*Goal A:*
Answer these questions using the USB forum thread below.
(i) What does the first poster mainly want to use the USB for?
(ii) What does lunarlander assume about the two partitions, and why would that help?
(iii) How does saikee say all MS Windows systems treat a USB flash drive?
*Goal B:* Copy the part of the USB forum thread between "Is this because" and "computer advice site.", inclusive, word for word.

*Supplied text:*
— BEGIN —

I wanted the USB split into 2 parts so Ubuntu can be run and, when using windows the ability to save files, which is what I mainly want to use the USB for.

Is this because I've mixed 32bit NTFS and 64bit EXT4, even though they're partitioned ?

If not, how can I make windows 7 recognise the NTFS partition on the USB ?

Again, thanks in advance. This is by far the best computer advice site.


----------



## lunarlander (Sep 22, 2007)

If you insert the USB and Windows 7 wants to format, then I would just let it do so. Just take care it doesnt format your EXT4 partition. I assume that they have different sizes, so you can recognize which is which inside Windows.


----------



## saikee (Jun 11, 2004)

All MS Windows systems treat a USB flash drive as a "giant" floppy and do not expect it has more than one partition. If it does the MS Windows only reads the first partition if it recognises it.

If you do not believe the above do a search!


----------



## bartog (Jan 20, 2010)

— END —

*Records supplied:*
— BEGIN —

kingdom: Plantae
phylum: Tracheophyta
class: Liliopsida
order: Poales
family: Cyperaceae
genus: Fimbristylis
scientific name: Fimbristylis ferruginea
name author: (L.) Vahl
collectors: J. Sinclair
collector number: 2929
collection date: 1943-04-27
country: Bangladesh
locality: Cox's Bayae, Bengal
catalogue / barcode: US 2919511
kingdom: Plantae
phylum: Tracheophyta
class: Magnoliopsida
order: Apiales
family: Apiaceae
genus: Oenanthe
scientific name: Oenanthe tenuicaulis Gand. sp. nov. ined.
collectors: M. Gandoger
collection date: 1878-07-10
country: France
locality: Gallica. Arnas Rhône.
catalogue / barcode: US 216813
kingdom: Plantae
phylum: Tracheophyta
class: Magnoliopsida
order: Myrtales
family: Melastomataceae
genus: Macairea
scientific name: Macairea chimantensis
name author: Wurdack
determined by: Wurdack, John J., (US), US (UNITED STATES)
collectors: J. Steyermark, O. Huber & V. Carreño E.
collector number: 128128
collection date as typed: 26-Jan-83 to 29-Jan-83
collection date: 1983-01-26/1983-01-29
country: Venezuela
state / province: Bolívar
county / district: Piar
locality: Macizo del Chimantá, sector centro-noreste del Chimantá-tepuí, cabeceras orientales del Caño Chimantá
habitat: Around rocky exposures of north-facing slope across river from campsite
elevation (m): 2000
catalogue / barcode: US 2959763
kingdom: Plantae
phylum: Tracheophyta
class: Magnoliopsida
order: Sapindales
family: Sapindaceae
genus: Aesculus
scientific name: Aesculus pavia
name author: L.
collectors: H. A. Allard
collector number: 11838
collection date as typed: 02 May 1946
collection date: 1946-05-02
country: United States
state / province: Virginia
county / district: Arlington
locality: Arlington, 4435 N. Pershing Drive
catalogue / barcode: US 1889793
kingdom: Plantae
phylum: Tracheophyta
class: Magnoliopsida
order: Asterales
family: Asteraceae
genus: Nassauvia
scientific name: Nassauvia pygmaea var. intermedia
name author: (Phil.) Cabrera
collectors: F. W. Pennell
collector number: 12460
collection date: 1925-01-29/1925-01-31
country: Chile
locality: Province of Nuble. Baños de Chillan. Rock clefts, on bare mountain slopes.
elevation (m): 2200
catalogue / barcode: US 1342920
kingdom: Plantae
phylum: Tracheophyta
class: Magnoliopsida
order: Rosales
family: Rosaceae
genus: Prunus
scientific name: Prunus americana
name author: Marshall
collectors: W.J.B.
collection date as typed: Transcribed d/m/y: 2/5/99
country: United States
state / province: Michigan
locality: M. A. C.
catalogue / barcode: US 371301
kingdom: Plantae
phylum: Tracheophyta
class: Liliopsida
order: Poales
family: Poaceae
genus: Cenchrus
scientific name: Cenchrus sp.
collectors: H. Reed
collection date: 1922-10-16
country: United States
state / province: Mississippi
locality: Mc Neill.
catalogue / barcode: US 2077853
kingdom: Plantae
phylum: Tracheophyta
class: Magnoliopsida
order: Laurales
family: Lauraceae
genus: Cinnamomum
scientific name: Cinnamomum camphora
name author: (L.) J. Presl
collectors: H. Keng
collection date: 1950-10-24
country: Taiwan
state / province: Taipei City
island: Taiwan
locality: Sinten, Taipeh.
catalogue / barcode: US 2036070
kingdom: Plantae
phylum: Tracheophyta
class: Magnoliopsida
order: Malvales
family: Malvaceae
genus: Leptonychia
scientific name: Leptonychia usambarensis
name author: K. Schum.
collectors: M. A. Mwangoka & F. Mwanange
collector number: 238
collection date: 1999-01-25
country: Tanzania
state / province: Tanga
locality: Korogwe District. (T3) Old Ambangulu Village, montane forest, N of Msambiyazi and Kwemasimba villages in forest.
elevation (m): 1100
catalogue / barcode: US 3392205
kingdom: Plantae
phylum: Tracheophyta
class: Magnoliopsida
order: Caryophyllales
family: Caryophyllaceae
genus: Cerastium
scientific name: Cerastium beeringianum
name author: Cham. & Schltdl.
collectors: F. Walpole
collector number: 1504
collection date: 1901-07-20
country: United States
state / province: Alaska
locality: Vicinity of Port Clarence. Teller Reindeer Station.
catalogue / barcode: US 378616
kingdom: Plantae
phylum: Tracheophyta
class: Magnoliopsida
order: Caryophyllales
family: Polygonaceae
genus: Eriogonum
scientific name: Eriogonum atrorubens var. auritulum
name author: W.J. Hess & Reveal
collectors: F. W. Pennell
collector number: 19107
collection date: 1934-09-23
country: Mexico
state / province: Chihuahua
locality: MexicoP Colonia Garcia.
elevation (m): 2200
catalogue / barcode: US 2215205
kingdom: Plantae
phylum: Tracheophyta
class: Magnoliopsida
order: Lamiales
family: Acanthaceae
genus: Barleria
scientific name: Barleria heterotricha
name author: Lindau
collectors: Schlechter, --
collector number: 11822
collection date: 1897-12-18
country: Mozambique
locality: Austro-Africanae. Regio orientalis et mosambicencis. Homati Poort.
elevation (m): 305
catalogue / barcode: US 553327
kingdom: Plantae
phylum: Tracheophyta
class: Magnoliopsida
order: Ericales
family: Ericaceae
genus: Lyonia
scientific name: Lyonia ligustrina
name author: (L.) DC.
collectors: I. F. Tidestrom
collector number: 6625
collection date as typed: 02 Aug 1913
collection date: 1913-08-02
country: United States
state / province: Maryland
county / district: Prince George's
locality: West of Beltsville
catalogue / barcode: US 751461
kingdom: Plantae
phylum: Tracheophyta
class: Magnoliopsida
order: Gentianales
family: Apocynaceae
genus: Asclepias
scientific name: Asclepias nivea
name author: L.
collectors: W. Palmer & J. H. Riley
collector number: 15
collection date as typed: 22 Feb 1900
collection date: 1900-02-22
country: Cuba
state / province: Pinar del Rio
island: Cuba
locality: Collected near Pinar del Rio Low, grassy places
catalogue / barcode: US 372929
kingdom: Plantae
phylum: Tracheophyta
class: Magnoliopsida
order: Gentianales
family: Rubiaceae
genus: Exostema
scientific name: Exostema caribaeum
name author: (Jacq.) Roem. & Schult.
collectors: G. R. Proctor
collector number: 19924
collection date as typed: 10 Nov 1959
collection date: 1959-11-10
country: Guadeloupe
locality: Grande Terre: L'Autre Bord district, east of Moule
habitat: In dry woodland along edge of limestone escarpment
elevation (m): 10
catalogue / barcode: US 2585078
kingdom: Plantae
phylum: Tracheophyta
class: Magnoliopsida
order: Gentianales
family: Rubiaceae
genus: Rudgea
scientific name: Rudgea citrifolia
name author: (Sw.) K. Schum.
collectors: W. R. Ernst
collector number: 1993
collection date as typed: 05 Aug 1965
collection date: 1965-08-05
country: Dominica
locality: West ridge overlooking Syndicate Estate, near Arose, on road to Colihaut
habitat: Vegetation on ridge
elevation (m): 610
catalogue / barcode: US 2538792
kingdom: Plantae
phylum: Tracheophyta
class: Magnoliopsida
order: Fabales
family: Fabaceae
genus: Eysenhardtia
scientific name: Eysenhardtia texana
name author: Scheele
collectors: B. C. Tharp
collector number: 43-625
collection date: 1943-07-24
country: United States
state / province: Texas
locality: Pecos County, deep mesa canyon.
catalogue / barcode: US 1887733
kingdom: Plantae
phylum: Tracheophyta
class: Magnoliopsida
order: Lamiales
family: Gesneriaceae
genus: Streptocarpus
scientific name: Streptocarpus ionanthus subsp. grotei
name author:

— END —

*Written solution A:*
(i) Saving files when using Windows.
(ii) That they have different sizes, so you can tell which is which inside Windows.
(iii) As a "giant" floppy that isn't expected to have more than one partition.

*Written solution B:*
Is this because I've mixed 32bit NTFS and 64bit EXT4, even though they're partitioned ?

If not, how can I make windows 7 recognise the NTFS partition on the USB ?

Again, thanks in advance. This is by far the best computer advice site.